A young man, Stewart, returns to the small town that he grew up in to attend the funeral of an elder of an influential and shady family and revisits old wounds and the act of indiscretion that causes him to leave his childhood home in the first place. The premise is interesting enough, but the patchy writing and stilted dialogue are letdowns to an otherwise promising story.

Perhaps Banks tries too hard to make the setting and the youth of the protagonist credible - e.g. isn't it always the young ones who lament that they are old? and therefore incessant instances of characters who hurl themselves over bridges or are misfits, and a little off-the-hinge. However, Banks is no Brett Easton Ellis or Chuck Palahniuk, and he fails to convince us that the characters are as conflicted as they claim to be, perhaps because they lack strong, plausible motivation to be the way they are. There is also overly enthusiastic (and unnecessary) references to modern tech gadgetry, which shows up the writer's anxiety to remind the reader that the characters are truly of the 21st century.

The spurts of caustic humour that dot the exchanges between Stewart and his gay/bisexual friend Ferg (his sexuality a character trait that the writer throws up presumably to titillate rather than illuminate) doesn't sound authentic when they seem to head nowhere. Most of the action of the novel takes place over a weekend, and there are numerous chance meetings with old school friends and meetings at pubs and someone's house, where above-mentioned stilted dialogue takes place.

To Banks's credit, there are some spots of brilliance when he tries to draw out an action sequence - eg at the pool room when Stewart is accosted by some ruffians, but unfortunately it becomes tedious, rather than engaging in the way perhaps another Brit author, Ian McEwan, styles his prolonged moments of suspense.

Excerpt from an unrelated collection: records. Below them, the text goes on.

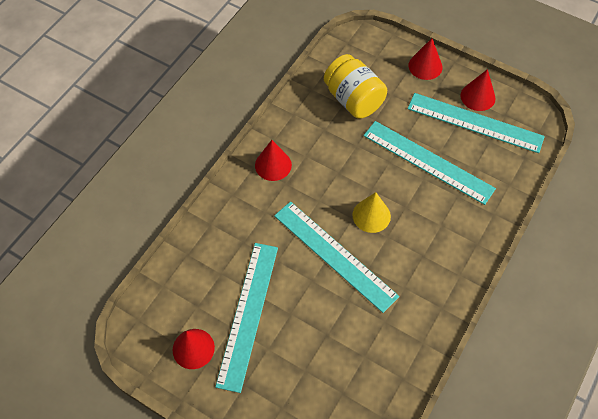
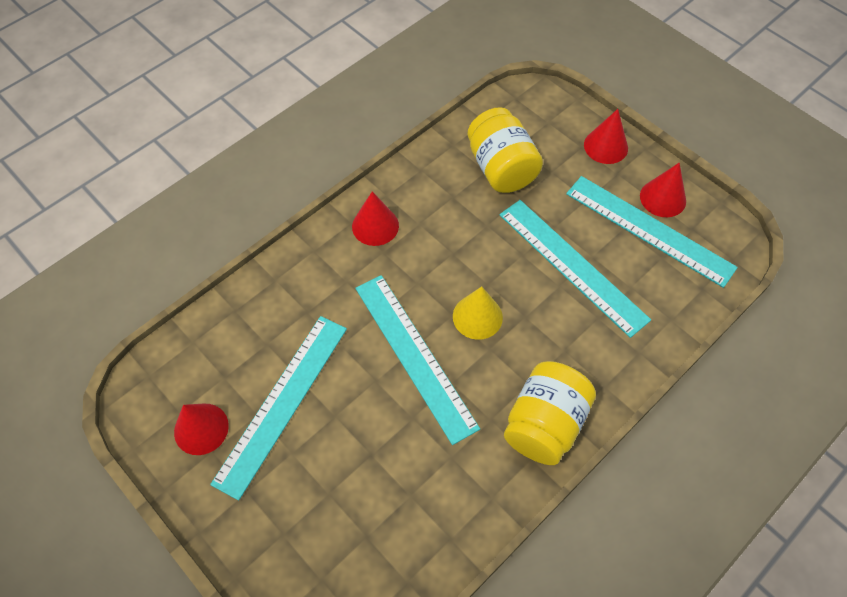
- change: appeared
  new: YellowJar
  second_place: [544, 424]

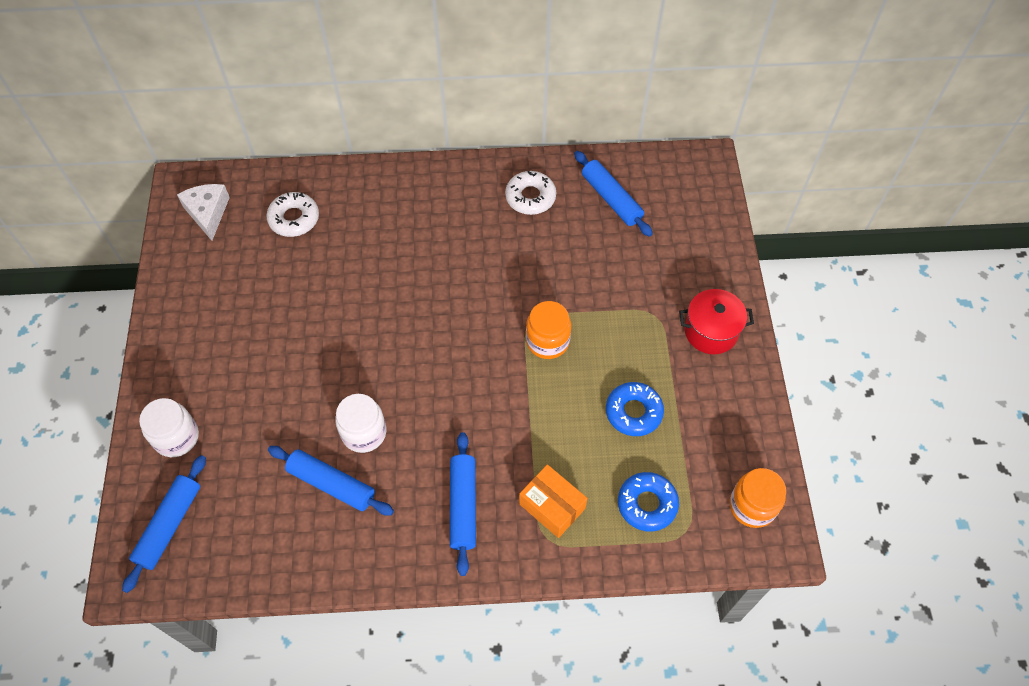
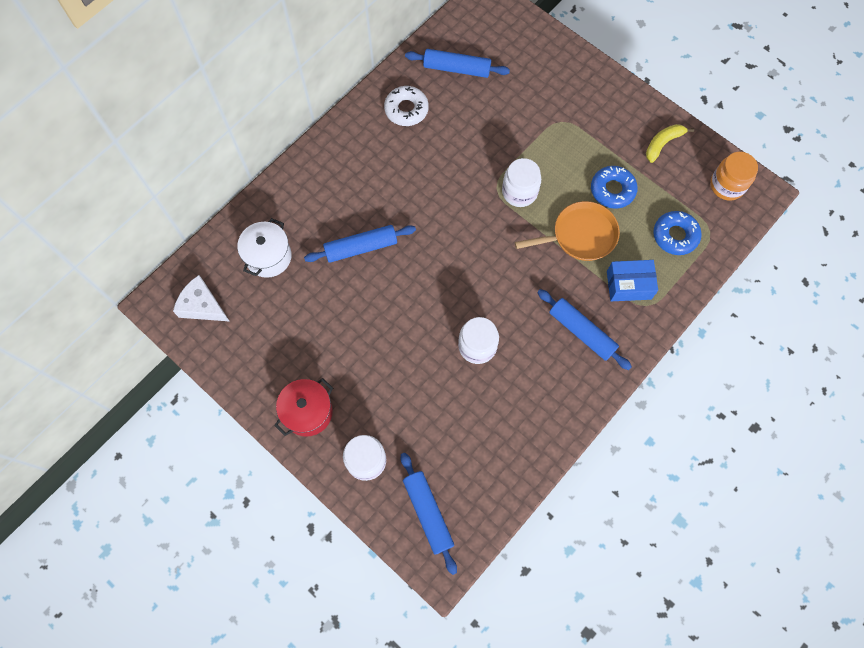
- change: exchanged
  old: WhiteDonut
  new: WhitePot
  first_place: [294, 219]
  second_place: [268, 257]
- change: relocated
  old: RedPot
  first_place: [711, 331]
  second_place: [308, 412]
- change: relocated
  old: BlueRollingPin
  first_place: [331, 484]
  second_place: [361, 247]
- change: colour
  old: OrangeJar
  new: WhiteJar
  first_place: [547, 341]
  second_place: [519, 192]
- change: appeared
  new: OrangePan
  second_place: [580, 235]
- change: colour
  old: OrangeBox
  new: BlueBox
  first_place: [552, 506]
  second_place: [628, 285]
- change: appeared
  new: YellowBanana
  second_place: [663, 144]

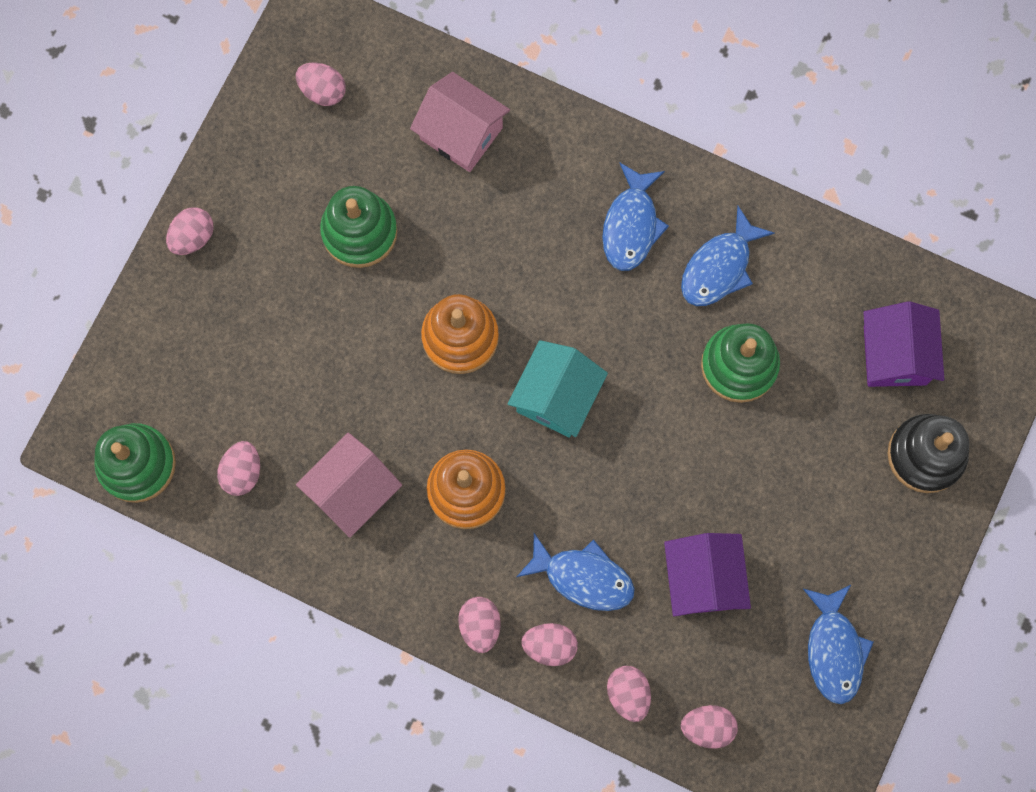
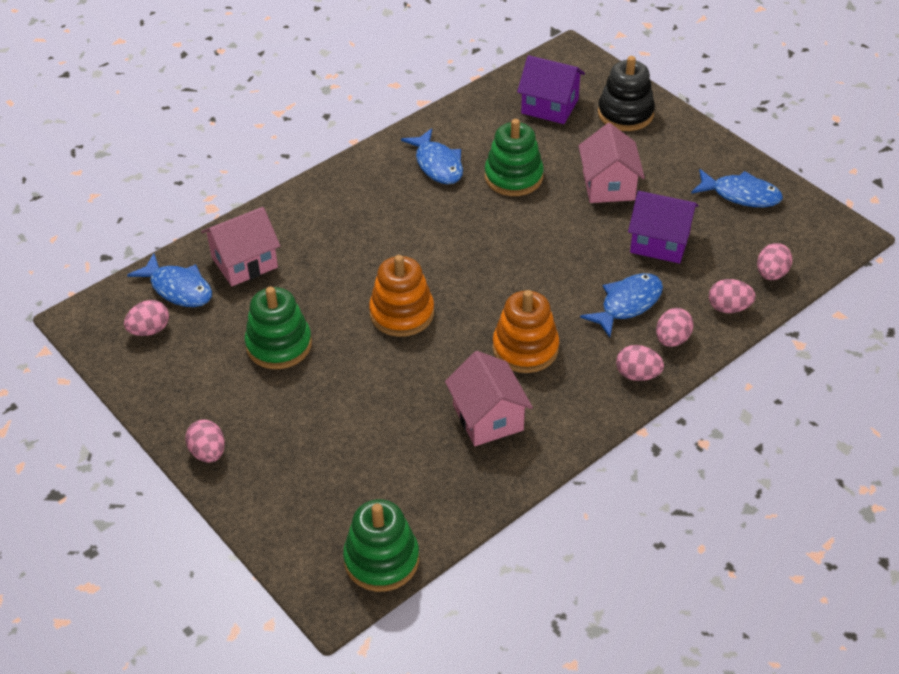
- change: relocated
  old: BlueFish
  first_place: [631, 225]
  second_place: [178, 288]
- change: appeared
  new: PinkHouse
  second_place: [608, 185]
- change: missing
  old: PinkEgg
  first_place: [242, 472]
- change: missing
  old: TurquoiseHouse
  first_place: [556, 397]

In brief, Stewart is embroiled with a druglord in a small town through his entanglement with the druglord's daughters, but Banks fails to keep the reader's interest when there is a whole host of other characters who make little impression, and who appear to assemble and disperse for no observable reason but for them to be there just in order for the protagonist to relate to in order for some action to take place. This is most apparent in what is supposed to be an explosive, violent climax near the end of the book.

I must say I am disappointed by this novel, when I had high hopes from such a prolific author.